▸ Task instructions
Print every record below exactly, minus the pictures.

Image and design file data
______
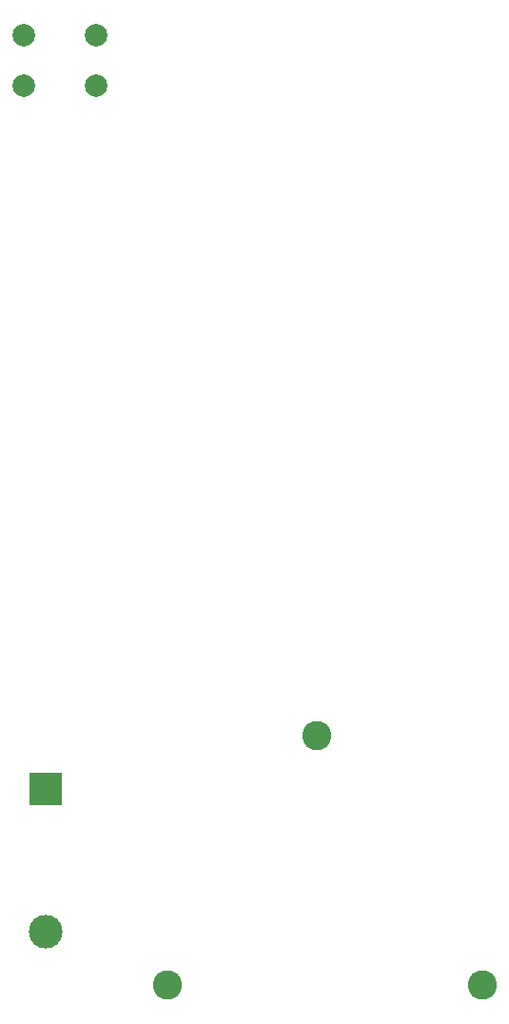
<source format=gbr>
%TF.GenerationSoftware,KiCad,Pcbnew,7.0.9*%
%TF.CreationDate,2023-12-04T17:32:10-03:00*%
%TF.ProjectId,aussistente,61757373-6973-4746-956e-74652e6b6963,rev?*%
%TF.SameCoordinates,Original*%
%TF.FileFunction,Soldermask,Bot*%
%TF.FilePolarity,Negative*%
%FSLAX46Y46*%
G04 Gerber Fmt 4.6, Leading zero omitted, Abs format (unit mm)*
G04 Created by KiCad (PCBNEW 7.0.9) date 2023-12-04 17:32:10*
%MOMM*%
%LPD*%
G01*
G04 APERTURE LIST*
%ADD10C,2.000000*%
%ADD11C,2.600000*%
%ADD12R,3.000000X3.000000*%
%ADD13C,3.000000*%
G04 APERTURE END LIST*
D10*
%TO.C,SW1*%
X88190000Y-72680000D03*
X94690000Y-72680000D03*
X88190000Y-77180000D03*
X94690000Y-77180000D03*
%TD*%
D11*
%TO.C,BT1*%
X129050000Y-157150000D03*
X114300000Y-134950000D03*
X101050000Y-157150000D03*
D12*
X90150000Y-139700000D03*
D13*
X90150000Y-152400000D03*
%TD*%
M02*

</source>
______
▸ Response below
<source format=gbr>
%TF.GenerationSoftware,KiCad,Pcbnew,7.0.9*%
%TF.CreationDate,2023-12-04T17:32:10-03:00*%
%TF.ProjectId,aussistente,61757373-6973-4746-956e-74652e6b6963,rev?*%
%TF.SameCoordinates,Original*%
%TF.FileFunction,Soldermask,Bot*%
%TF.FilePolarity,Negative*%
%FSLAX46Y46*%
G04 Gerber Fmt 4.6, Leading zero omitted, Abs format (unit mm)*
G04 Created by KiCad (PCBNEW 7.0.9) date 2023-12-04 17:32:10*
%MOMM*%
%LPD*%
G01*
G04 APERTURE LIST*
%ADD10C,2.000000*%
%ADD11C,2.600000*%
%ADD12R,3.000000X3.000000*%
%ADD13C,3.000000*%
G04 APERTURE END LIST*
D10*
%TO.C,SW1*%
X88190000Y-72680000D03*
X94690000Y-72680000D03*
X88190000Y-77180000D03*
X94690000Y-77180000D03*
%TD*%
D11*
%TO.C,BT1*%
X129050000Y-157150000D03*
X114300000Y-134950000D03*
X101050000Y-157150000D03*
D12*
X90150000Y-139700000D03*
D13*
X90150000Y-152400000D03*
%TD*%
M02*

</source>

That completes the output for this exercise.